Was just looking over the backcountry.com Black Friday sale and these definitely caught my eye because 1) they are expensive at full price (and even sale price) 2) I know a ton of you out there have considered picking one up and 3) they are the future once they start getting adopted and economies of scale kick in and bring the price down to everyman level. They’ve got the Float 18, Float 30 and Float 36 (pictured below) on sale, and while still expensive it’s probably one of the few times you’ll see them on sale. If you want to see the BCA Float in action you can go here and see a few vids.
Last March I nearly died in an avalanche while backcountry snowboarding in Japan.

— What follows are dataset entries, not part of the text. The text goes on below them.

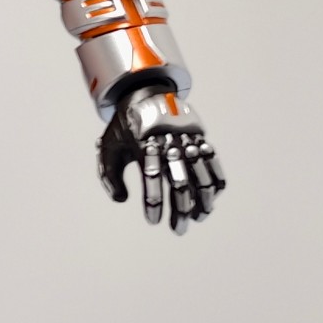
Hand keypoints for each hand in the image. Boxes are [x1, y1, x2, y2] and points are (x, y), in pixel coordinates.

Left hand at [98, 86, 224, 233]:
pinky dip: (215, 182)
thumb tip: (122, 200)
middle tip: (177, 229)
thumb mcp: (107, 148)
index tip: (153, 222)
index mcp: (143, 145)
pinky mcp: (199, 137)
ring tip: (198, 218)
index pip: (151, 178)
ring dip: (202, 200)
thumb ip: (110, 176)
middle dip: (180, 210)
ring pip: (201, 174)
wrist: (143, 92)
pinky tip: (210, 199)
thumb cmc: (123, 127)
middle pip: (179, 182)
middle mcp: (168, 143)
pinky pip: (213, 162)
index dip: (154, 203)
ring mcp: (186, 139)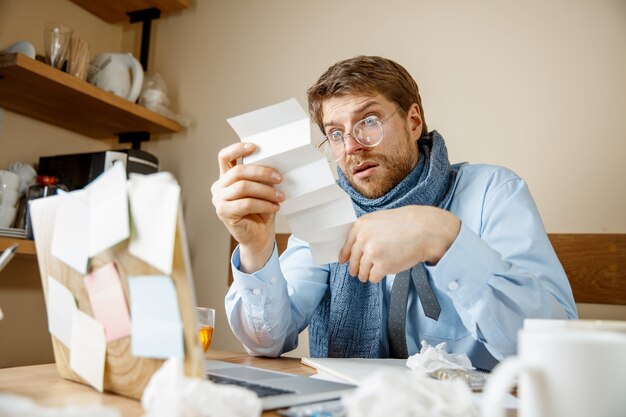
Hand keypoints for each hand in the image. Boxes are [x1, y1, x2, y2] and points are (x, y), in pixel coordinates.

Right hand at [210, 142, 284, 271]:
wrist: (258, 237)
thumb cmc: (261, 211)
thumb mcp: (262, 190)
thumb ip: (260, 177)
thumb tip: (275, 164)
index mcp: (225, 177)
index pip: (224, 156)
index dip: (238, 149)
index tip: (255, 147)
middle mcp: (218, 186)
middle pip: (238, 172)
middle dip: (262, 172)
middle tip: (279, 178)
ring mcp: (218, 200)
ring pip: (243, 187)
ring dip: (266, 191)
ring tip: (280, 196)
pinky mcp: (223, 212)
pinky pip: (246, 203)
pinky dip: (264, 204)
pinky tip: (275, 207)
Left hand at [338, 206, 460, 282]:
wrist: (424, 230)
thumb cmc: (406, 224)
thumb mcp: (380, 220)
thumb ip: (367, 232)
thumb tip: (357, 248)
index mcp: (361, 226)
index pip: (347, 245)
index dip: (346, 255)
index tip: (344, 261)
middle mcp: (363, 239)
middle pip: (354, 261)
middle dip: (355, 269)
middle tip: (358, 273)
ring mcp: (372, 253)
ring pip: (362, 271)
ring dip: (365, 275)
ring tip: (370, 275)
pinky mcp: (382, 266)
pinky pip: (373, 277)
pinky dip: (377, 278)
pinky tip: (382, 274)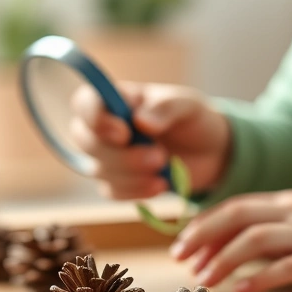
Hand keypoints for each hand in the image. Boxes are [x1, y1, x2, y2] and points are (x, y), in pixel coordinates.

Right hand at [69, 82, 231, 198]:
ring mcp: (107, 157)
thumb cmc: (190, 118)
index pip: (84, 104)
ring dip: (132, 174)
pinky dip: (136, 191)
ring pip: (99, 170)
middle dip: (120, 154)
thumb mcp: (186, 105)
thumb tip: (140, 122)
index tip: (124, 133)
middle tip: (159, 156)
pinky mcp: (117, 182)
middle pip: (85, 141)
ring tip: (165, 169)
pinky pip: (112, 191)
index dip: (95, 119)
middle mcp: (103, 128)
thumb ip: (164, 107)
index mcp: (114, 100)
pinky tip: (161, 184)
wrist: (208, 151)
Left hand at [171, 190, 291, 291]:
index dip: (204, 225)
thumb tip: (238, 245)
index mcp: (287, 202)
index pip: (234, 207)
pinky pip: (288, 266)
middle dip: (202, 237)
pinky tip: (243, 290)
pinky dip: (261, 277)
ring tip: (204, 280)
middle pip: (236, 217)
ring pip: (255, 240)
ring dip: (224, 259)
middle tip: (179, 261)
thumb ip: (278, 227)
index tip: (182, 247)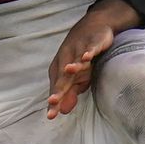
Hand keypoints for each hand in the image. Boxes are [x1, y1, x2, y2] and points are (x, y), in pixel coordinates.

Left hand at [47, 0, 138, 118]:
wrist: (92, 28)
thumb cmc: (81, 57)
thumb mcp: (77, 78)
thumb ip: (70, 93)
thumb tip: (63, 111)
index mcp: (62, 71)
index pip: (57, 89)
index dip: (55, 102)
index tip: (51, 115)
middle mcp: (67, 60)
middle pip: (63, 77)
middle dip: (59, 89)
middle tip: (53, 101)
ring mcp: (79, 51)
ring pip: (76, 61)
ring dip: (73, 67)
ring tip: (68, 73)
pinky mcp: (92, 42)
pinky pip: (90, 48)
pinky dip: (88, 52)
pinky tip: (87, 57)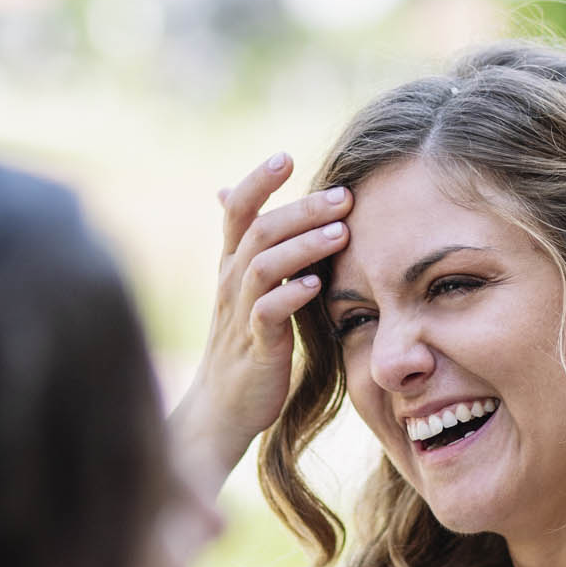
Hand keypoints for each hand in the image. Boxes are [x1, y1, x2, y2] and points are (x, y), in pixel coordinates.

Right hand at [170, 152, 351, 495]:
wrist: (222, 409)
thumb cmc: (244, 346)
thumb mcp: (250, 293)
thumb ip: (261, 251)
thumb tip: (255, 210)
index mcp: (231, 264)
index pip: (238, 209)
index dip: (257, 180)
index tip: (286, 156)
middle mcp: (230, 282)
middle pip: (259, 229)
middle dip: (301, 208)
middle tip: (343, 195)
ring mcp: (240, 314)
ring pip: (263, 265)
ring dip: (304, 245)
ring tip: (341, 232)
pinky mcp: (255, 347)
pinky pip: (267, 313)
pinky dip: (292, 295)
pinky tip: (317, 285)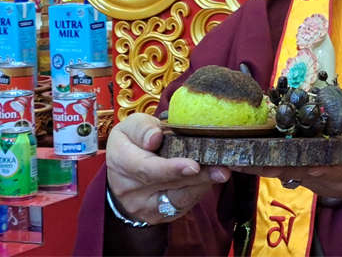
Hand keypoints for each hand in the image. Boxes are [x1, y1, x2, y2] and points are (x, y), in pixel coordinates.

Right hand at [105, 113, 230, 224]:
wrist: (124, 171)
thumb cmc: (134, 141)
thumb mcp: (133, 125)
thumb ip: (143, 128)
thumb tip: (155, 137)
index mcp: (120, 159)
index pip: (146, 168)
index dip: (171, 168)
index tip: (194, 165)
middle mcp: (127, 187)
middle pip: (166, 184)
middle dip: (196, 177)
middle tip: (221, 170)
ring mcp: (141, 205)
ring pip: (176, 198)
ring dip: (202, 185)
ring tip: (221, 173)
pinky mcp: (155, 215)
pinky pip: (180, 206)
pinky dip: (197, 192)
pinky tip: (210, 180)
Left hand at [239, 137, 341, 220]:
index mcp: (340, 171)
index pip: (308, 165)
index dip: (286, 159)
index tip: (265, 154)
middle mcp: (320, 175)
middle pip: (284, 167)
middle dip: (258, 160)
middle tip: (231, 150)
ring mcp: (312, 175)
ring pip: (279, 166)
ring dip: (256, 158)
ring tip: (230, 146)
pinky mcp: (310, 170)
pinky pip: (284, 163)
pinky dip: (266, 155)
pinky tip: (249, 145)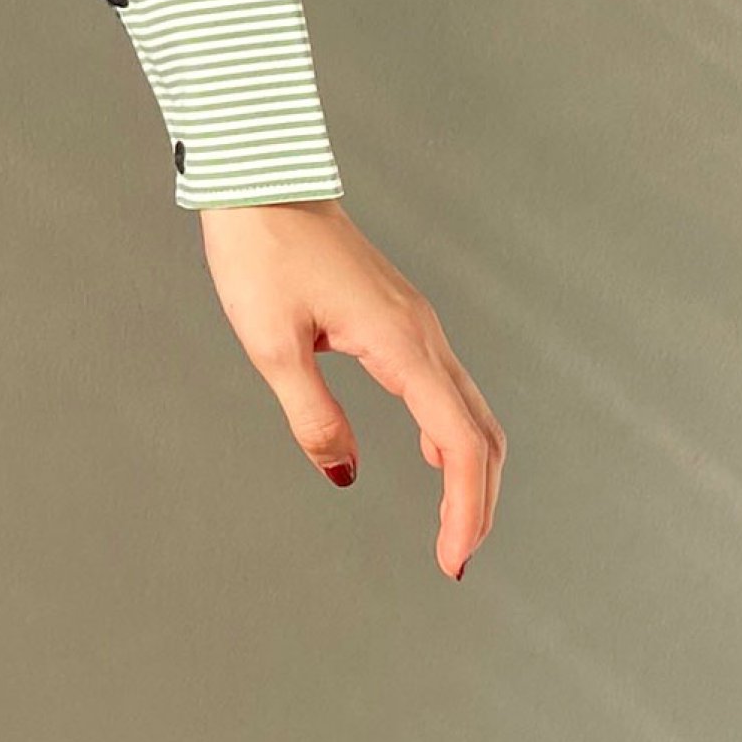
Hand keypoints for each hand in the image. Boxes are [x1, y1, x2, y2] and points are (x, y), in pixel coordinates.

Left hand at [195, 198, 503, 579]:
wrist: (262, 179)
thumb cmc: (261, 252)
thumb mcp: (271, 344)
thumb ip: (312, 415)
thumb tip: (344, 475)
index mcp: (400, 344)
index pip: (458, 445)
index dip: (464, 510)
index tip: (451, 562)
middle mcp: (423, 334)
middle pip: (480, 434)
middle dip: (479, 502)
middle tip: (455, 558)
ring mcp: (417, 322)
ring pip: (469, 409)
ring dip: (470, 470)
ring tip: (452, 523)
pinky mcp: (400, 316)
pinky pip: (446, 385)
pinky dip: (452, 433)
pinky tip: (432, 457)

The slide sucked me under the surface of the snow and beat me within an inch of my life before spitting me out unburied. Hard tellin’ not knowin’, but had I been wearing an avalanche airbag pack that day I would probably have a lot less metal holding my pelvis together right now. The airbag would have helped keep me on the top of the slide and prevented the compression injuries I sustained while ragdolling under the surface.
Was thinking today that the BCA Float 30 pack was supposed to be in retailers hands in December (as was the Tracker 2, though I think that one was originally December 08…) and that I hadn’t seen or heard anything about anybody carrying them in the flesh yet – though I have heard whispers they’ve started shipping. Anyways, found yet another Float inflation vid, testing it’s ability to deploy in temps of -22 below (apparently some Euro standard requirement).

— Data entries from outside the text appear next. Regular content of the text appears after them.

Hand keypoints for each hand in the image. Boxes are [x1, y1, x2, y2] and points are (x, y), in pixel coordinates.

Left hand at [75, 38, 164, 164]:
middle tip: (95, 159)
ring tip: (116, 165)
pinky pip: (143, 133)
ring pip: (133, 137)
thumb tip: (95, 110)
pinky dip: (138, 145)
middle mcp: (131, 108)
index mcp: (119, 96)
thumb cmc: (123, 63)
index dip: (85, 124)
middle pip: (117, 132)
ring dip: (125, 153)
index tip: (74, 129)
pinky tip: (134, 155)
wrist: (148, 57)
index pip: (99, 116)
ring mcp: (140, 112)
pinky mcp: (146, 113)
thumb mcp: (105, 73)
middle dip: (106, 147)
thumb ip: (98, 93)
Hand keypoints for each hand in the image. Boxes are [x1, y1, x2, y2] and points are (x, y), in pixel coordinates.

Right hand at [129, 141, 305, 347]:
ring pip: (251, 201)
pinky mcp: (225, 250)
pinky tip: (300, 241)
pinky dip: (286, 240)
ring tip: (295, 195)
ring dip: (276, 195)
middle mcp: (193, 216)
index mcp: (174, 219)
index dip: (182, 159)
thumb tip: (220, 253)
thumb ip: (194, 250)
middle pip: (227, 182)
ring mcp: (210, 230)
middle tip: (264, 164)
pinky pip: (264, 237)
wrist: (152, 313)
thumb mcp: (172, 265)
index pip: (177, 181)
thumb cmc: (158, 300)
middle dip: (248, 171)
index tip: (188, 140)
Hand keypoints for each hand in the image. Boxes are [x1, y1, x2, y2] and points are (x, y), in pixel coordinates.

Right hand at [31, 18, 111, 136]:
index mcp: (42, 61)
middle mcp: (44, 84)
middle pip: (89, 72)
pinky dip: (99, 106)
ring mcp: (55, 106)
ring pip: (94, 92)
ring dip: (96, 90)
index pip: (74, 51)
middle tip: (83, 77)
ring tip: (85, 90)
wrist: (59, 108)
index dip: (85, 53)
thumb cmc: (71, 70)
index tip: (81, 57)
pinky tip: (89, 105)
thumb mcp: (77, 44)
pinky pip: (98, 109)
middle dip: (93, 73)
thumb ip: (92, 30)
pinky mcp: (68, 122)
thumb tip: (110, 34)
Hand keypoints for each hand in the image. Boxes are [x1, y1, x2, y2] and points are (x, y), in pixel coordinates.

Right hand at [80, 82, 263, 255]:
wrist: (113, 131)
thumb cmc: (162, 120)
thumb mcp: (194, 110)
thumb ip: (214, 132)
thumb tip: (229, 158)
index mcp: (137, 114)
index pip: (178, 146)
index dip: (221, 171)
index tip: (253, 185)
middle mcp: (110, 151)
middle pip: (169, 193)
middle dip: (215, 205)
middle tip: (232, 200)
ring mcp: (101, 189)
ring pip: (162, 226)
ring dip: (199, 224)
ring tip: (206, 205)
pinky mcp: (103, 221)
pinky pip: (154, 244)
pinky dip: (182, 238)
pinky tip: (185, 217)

We went into the Sun Microsystems cold lab last week to test the first production Float 30 packs coming off the production line. The temp in this room was -30 degrees C (-22 F). This is the coldest temp at which avalanche airbags must be able to inflate (within five seconds), according to European standards. As you can see, the Float 30 deploys quite effectively at this temp.

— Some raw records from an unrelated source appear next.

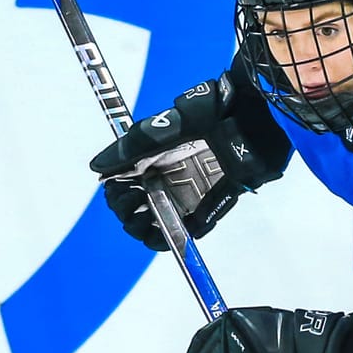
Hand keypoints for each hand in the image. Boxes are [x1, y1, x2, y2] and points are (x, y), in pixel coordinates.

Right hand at [89, 74, 277, 249]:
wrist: (254, 122)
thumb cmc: (211, 116)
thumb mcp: (164, 127)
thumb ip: (132, 147)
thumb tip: (98, 167)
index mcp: (154, 157)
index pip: (122, 185)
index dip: (115, 192)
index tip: (116, 188)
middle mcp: (169, 176)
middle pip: (136, 206)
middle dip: (125, 208)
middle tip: (132, 198)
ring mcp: (190, 192)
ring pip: (158, 221)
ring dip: (144, 226)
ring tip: (144, 215)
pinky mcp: (212, 205)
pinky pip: (188, 230)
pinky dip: (173, 236)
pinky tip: (166, 229)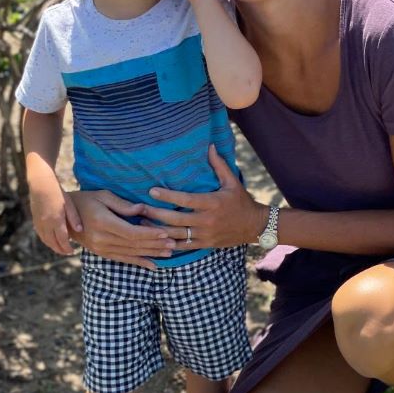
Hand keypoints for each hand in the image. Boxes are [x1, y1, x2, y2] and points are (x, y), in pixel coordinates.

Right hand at [28, 175, 82, 255]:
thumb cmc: (57, 192)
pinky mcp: (34, 220)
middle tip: (67, 252)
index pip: (62, 240)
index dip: (67, 248)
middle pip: (53, 243)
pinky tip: (52, 240)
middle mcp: (46, 223)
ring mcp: (38, 222)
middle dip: (60, 250)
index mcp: (56, 220)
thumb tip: (80, 231)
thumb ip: (74, 218)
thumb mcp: (68, 204)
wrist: (40, 183)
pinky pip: (40, 235)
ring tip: (60, 248)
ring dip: (52, 246)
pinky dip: (46, 240)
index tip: (72, 251)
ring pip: (45, 240)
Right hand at [66, 190, 175, 269]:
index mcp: (103, 223)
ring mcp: (101, 248)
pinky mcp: (101, 253)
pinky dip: (139, 262)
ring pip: (131, 253)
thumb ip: (123, 205)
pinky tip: (153, 265)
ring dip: (151, 254)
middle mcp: (102, 239)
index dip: (150, 234)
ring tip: (168, 253)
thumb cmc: (86, 200)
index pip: (131, 232)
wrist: (63, 217)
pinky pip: (123, 259)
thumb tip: (142, 210)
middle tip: (174, 244)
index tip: (165, 233)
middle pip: (134, 244)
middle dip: (155, 245)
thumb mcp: (103, 196)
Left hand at [142, 146, 264, 249]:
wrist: (255, 226)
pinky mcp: (205, 244)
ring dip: (157, 230)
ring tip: (141, 223)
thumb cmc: (241, 201)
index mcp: (212, 203)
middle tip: (139, 208)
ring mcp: (205, 235)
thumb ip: (219, 165)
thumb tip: (210, 146)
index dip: (168, 196)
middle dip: (155, 214)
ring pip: (176, 235)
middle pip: (176, 220)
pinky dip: (168, 244)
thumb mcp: (232, 181)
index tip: (152, 191)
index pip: (186, 200)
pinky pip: (183, 246)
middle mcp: (207, 220)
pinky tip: (156, 240)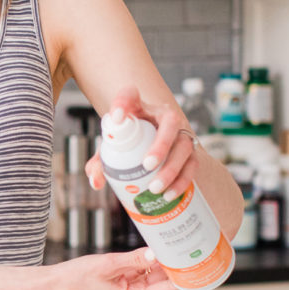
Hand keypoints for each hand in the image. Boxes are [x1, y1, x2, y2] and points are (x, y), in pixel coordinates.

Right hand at [57, 247, 177, 289]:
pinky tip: (154, 251)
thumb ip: (134, 259)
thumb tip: (155, 254)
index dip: (184, 276)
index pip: (167, 289)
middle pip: (161, 282)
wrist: (58, 285)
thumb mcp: (107, 264)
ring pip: (152, 277)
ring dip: (158, 263)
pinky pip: (142, 276)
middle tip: (186, 245)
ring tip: (171, 244)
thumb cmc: (77, 279)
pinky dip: (146, 265)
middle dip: (172, 265)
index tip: (197, 264)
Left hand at [85, 85, 197, 203]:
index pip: (130, 94)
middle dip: (161, 144)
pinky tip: (169, 195)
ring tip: (154, 187)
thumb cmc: (126, 141)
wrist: (146, 142)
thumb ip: (100, 163)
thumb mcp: (111, 148)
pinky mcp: (190, 152)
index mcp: (140, 107)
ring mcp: (180, 133)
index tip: (115, 117)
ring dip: (172, 168)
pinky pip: (192, 164)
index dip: (123, 102)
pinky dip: (182, 181)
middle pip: (170, 122)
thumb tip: (96, 181)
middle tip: (147, 164)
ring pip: (184, 146)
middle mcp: (164, 116)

It’s not just the air that was -30 C. We let the entire system reach -30 before deploying it. It’s amazing how stiff everything gets when it’s this cold (including BCA technician Jerry Helbak, shown in video). The system has to be very robust to be able to push all this stiff material out through the stiff pack material and Velcro closure. Then, at warm temperatures, you need to make sure it doesn’t make the bag explode. That’s quite a challenge getting the product to work over such a wide temperature range. This has probably been the most challenging part of the project.
Came across this video on the Backcountry Access Float 30 avalanche airbag being inflated. While BCA isn’t the first company to market an airbag pack for the backcountry they are definitely the most affordable option (by about 50%), with the Float 30 set to MSRP for a buck under $500 when it releases later this fall. Hopefully the trickle down effect will see their airbag tech in more packs at cheaper price points (people will pay $1k for skis and $400 for bindings, but scoff at a $500 pack that may save their life…) in their line so that there are more people equipped with this tech in the BC. More importantly, hopefully this pack doesn’t become a perceived ‘invincibility shield’ leading to bad decision making in the backcountry!
Obviously I’m just going on product shots and one video and have yet to taste/feel/smell the pack, but I like what I’m seeing thus far. I really like how the bag DOESN’T wrap around your head fully like some of the competing products, seems like with the BCA pack inflated you’d still be able to (relatively) comfortably try and get out of the situation. Good stuff thus far though.